Solar panel structure with single-axis sun tracker installed. I have used one Car windshield motor (Rs.700), motorcycle chain sprockets set (Rs. 450)  and a second-hand car wheel hub (Rs. 1600) to make a single axis tracking hardware.

 The structure material ,assembling and painting cost was around Rs.8000.

 I have also purchased 60V 10amp MPPT charge controller (Rs.8750), However, i am seeking to purchase 60Amp 160V MPPT charge controller (TS-MPPT-60 ) through credit card from America as its not available in Pakistan.http://www.morningstarcorp.com/en/tristar%20mppt It will cost me around 550 US dollars including taxes/duties.

purchased 02 Lead Acid batteries FB make 220AH. Cost me around Rs.24000. I preferred FB because the maintenance free deep cycle batteries are quite expensive and the market is full of poor quality Chinese batteries. Later on i shall discuss on this.

Why Single Axis Sun Tracking?

After successful completion of the DC Motor controller , it is time to make the Heart of the control circuit. I have recently completed the AVR based Single Axis microcontroller circuit for Azimuth tracking of the sun.

Using dual axis solar tracking is a good idea but controlling the Altitude motor with respect to sun has very little benefit as compare to Azimuth control.Let us see the following figures for explanation:

The position of the Sun in the sky relative to an observer on Earth is defined by its altitude angle α (solar elevation angle) and its azimuth angle Ψ. The sun moving from East to West and the this angle we call it Azimuth Angle. The sun daily cover this Azimuth Angle. However, The Altitude Angle of the sun is changes throughout the year with a very very little increments during the year days.In winter the sun is more toward the Southern side and Altitude angle is small . Whereas in the summer the Altitude angle is on the extreme and sun is just traveling at the top of our head;)..
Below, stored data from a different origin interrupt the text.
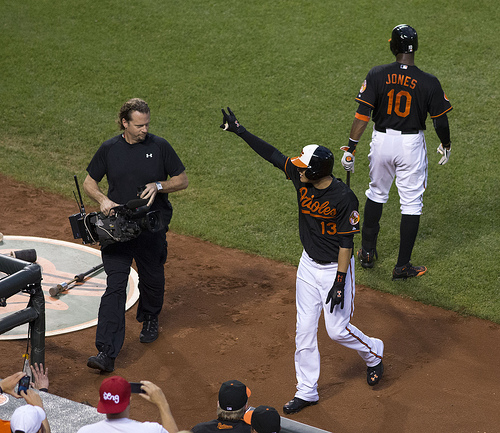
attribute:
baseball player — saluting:
[212, 105, 387, 416]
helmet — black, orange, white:
[290, 143, 334, 181]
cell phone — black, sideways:
[127, 383, 147, 394]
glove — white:
[442, 136, 474, 173]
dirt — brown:
[203, 289, 264, 336]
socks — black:
[354, 191, 421, 270]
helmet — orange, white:
[290, 144, 334, 178]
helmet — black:
[387, 24, 419, 54]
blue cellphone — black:
[15, 374, 31, 396]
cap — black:
[381, 16, 420, 51]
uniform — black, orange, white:
[219, 109, 401, 406]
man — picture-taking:
[75, 373, 178, 431]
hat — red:
[95, 376, 129, 413]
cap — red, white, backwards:
[78, 377, 140, 427]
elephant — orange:
[353, 60, 459, 138]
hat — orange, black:
[287, 143, 339, 176]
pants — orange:
[283, 252, 391, 404]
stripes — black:
[338, 260, 388, 365]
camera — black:
[78, 199, 177, 254]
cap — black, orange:
[273, 119, 349, 178]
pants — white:
[361, 129, 428, 213]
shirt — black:
[364, 56, 449, 130]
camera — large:
[67, 197, 160, 254]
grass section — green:
[3, 0, 499, 318]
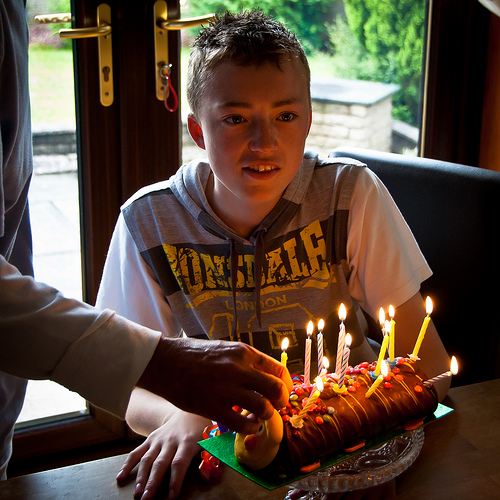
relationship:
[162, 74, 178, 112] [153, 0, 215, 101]
loop on handle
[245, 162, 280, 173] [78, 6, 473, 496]
teeth on boy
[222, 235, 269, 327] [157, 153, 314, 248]
strings on hood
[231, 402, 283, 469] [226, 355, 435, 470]
face on cake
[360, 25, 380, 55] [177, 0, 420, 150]
foilage in window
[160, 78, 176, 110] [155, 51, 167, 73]
key in door lock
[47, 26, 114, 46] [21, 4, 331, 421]
handle on door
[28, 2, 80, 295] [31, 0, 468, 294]
window in door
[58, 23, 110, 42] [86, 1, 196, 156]
handle on door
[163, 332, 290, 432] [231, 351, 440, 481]
hand touching cake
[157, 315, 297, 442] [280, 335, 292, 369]
hand placing candle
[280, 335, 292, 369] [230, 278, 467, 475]
candle on cake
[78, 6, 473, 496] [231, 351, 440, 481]
boy behind cake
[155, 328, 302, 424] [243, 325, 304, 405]
hand holding candle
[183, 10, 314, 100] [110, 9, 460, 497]
hair on boy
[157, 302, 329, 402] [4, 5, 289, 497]
hand on man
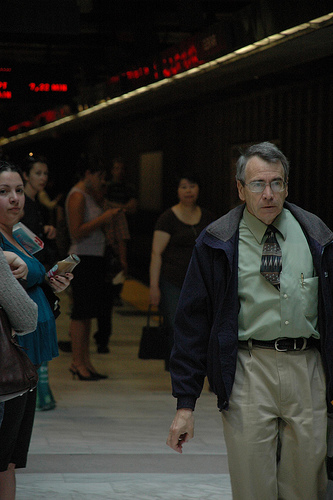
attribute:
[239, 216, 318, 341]
shirt — green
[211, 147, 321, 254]
man — walking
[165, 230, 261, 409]
jacket — blue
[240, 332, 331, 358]
belt — black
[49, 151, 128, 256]
woman — texting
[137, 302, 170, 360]
purse — black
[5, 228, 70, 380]
blouse — green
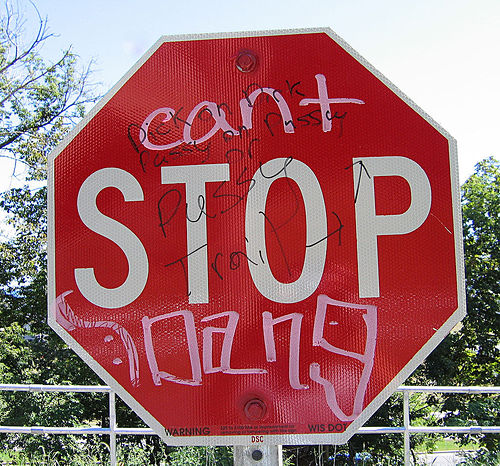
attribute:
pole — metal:
[232, 431, 264, 464]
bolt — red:
[231, 394, 278, 431]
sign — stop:
[21, 35, 483, 451]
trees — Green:
[470, 176, 498, 223]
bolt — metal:
[234, 47, 255, 72]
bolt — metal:
[242, 392, 269, 420]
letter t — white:
[146, 158, 236, 316]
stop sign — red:
[25, 30, 463, 447]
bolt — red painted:
[241, 397, 268, 422]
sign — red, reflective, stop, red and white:
[45, 24, 468, 450]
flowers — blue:
[330, 445, 374, 463]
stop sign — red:
[33, 43, 496, 408]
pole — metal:
[230, 445, 282, 465]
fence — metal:
[1, 380, 499, 462]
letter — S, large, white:
[53, 157, 203, 345]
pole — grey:
[230, 442, 285, 464]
 This is the reason I prefer to use Azimuth control of my solar panels.

Here is the micro-controller(ATMEGA328P) based single axis Azimuth control circuit with East-West limit switches. In future i shall explain how will this work.

Low Cost DIY DC Motor Controller for AZIMUTH Control

Recently i designed a low cost DC motor controller using relay, MOSFET IRL540N. This circuit can handle up to 5A current and i shall use this for AZIMUTH control of my Solar Panels. I shall use wind power shield motor to run on this circuit.

This circuit is under testing with micro-controller and doing fine so far.